Format

Results on the test set must be submitted as a zip archive, named after your algorithm's name. This archive should contain one result file per video in the test set. Each result file should be a comma-separated value file named ‘test<video id>.csv’ (example: ‘test01.csv’ for video ‘test01.mp4’). Result files should follow these guidelines:

  • Each line in these csv files should start with the frame ID and then provide the algorithm’s confidence level for each tool.
  • A confidence level can be any real number. In particular, it does not have to be a probability. The only restriction is that a larger number indicates a larger confidence that the tool is being used.
  • The order in which confidence levels for tools are written in the result files should be the order used in ground truth files (i.e. the order used in Fig. 1).
  • Note that ground truth files differ in that they include a header line mentioning the tool names: please do not include this header in the result files.

An example of valid result file (for a very short video with only five frames) is given below:

1, -0.37, 0.73, -0.38, -0.93, -0.10, 0.16, -1.97, -0.44, -1.17, -0.72, -1.39, -0.61, 0.20, 0.15, 0.57, 1.10, 0.05, 1.09, -0.27, 0.85, -0.86

2, 0.63, 0.63, -0.74, 1.03, -0.06, 1.46, 0.39, -0.54, -0.84, 0.05, 0.26, 0.73, 0.81, -0.87, -0.57, 1.28, 1.42, 1.57, 0.75, 0.88, -1.36

3, 0.97, -1.12, 0.41, 1.28, 1.10, -0.52, -1.29, -0.88, 1.37, -1.49, 0.94, 0.34, 0.27, -0.67, 0.43, -0.14, 0.31, -0.72, 0.95, -1.08, 0.62

4, 0.95, -0.17, -0.11, -1.57, -0.55, 0.56, -0.62, 0.82, 1.18, 0.43, -0.49, -0.35, 0.72, -1.45, -3.36, 0.96, -0.12, -1.06, -0.71, 0.04, -1.74

5, -0.76, -0.16, -0.63, -0.13, -1.37, -1.39, -0.40, -1.47, -0.03, -1.13, -0.06, 0.32, 0.95, 0.76, -0.64, 0.81, 1.04, -0.48, -1.03, 0.32, 2.65

Performance Evaluation

A figure of merit is first computed for each tool label T: the annotation performance for tool T is defined as the area Az(T) under the receiver-operating characteristic (ROC) curve. This curve is obtained by varying a cutoff on the confidence levels for this tool label. Frames associated with a disagreement between experts (reference standard = 0.5 for tool T) are ignored when computing the ROC curve. Then, a global figure of merit is defined: it is simply defined as the mean Az(T) value over all tool labels T.

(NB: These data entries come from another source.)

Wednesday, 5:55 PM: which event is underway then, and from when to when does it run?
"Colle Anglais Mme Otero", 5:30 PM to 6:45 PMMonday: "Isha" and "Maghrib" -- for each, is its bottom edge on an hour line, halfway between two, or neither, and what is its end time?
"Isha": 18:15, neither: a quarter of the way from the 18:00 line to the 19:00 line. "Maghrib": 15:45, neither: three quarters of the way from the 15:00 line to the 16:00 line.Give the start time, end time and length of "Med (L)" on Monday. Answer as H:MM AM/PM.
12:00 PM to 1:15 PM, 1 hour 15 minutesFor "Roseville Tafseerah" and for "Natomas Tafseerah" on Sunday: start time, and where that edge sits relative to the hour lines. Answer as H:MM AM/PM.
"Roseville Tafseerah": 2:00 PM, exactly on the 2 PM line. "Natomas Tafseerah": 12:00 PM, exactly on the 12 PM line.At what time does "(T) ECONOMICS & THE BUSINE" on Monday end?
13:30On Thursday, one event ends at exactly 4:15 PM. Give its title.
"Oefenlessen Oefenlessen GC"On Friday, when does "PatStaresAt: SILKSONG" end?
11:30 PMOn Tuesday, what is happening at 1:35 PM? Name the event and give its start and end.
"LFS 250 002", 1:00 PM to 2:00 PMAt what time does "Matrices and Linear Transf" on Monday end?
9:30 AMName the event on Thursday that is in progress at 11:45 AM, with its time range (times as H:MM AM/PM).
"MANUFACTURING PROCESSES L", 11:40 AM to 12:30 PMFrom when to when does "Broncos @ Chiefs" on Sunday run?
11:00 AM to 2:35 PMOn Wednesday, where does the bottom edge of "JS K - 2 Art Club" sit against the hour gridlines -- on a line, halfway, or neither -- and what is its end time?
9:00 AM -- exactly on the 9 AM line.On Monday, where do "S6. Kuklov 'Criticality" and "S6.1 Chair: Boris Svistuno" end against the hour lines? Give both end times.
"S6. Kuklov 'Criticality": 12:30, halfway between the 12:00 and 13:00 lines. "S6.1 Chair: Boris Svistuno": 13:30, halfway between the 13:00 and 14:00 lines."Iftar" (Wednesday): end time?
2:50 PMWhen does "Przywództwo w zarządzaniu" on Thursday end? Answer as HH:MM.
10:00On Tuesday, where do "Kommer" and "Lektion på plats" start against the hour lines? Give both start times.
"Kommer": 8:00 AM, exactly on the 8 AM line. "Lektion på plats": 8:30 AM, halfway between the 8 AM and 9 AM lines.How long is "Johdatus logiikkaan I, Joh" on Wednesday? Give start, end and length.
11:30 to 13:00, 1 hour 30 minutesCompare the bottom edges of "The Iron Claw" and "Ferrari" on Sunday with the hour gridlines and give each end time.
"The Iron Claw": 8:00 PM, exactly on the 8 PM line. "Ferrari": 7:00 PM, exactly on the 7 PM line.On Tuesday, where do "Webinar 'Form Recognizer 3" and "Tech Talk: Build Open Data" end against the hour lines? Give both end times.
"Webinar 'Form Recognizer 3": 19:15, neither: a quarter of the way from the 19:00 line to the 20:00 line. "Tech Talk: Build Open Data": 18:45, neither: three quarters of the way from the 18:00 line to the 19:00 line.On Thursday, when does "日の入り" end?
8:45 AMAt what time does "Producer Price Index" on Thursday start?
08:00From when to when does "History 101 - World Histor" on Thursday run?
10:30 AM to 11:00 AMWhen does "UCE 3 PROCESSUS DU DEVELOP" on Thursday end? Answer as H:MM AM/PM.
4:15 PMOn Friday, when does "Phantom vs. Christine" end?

We decided to use the area under the ROC curve, rather than figures of merit based on precision and recall, which evaluate cutoffs on the rank of tool labels, sorted by decreasing confidence level. The reason for this choice is that a varying number of tools may be used in each frame (zero, one, two or three). The rank is of limited practical value in this scenario: algorithms should not always produce the same number of tool predictions, regardless of the number of tools actually being used. Cutoffs on the confidence level, as used in ROC analysis, are more convenient: a binary prediction can be made independently for each tool label, leading to an adaptive number of tool predictions per frame.

The evaluation script (evaluate.py) can be downloaded.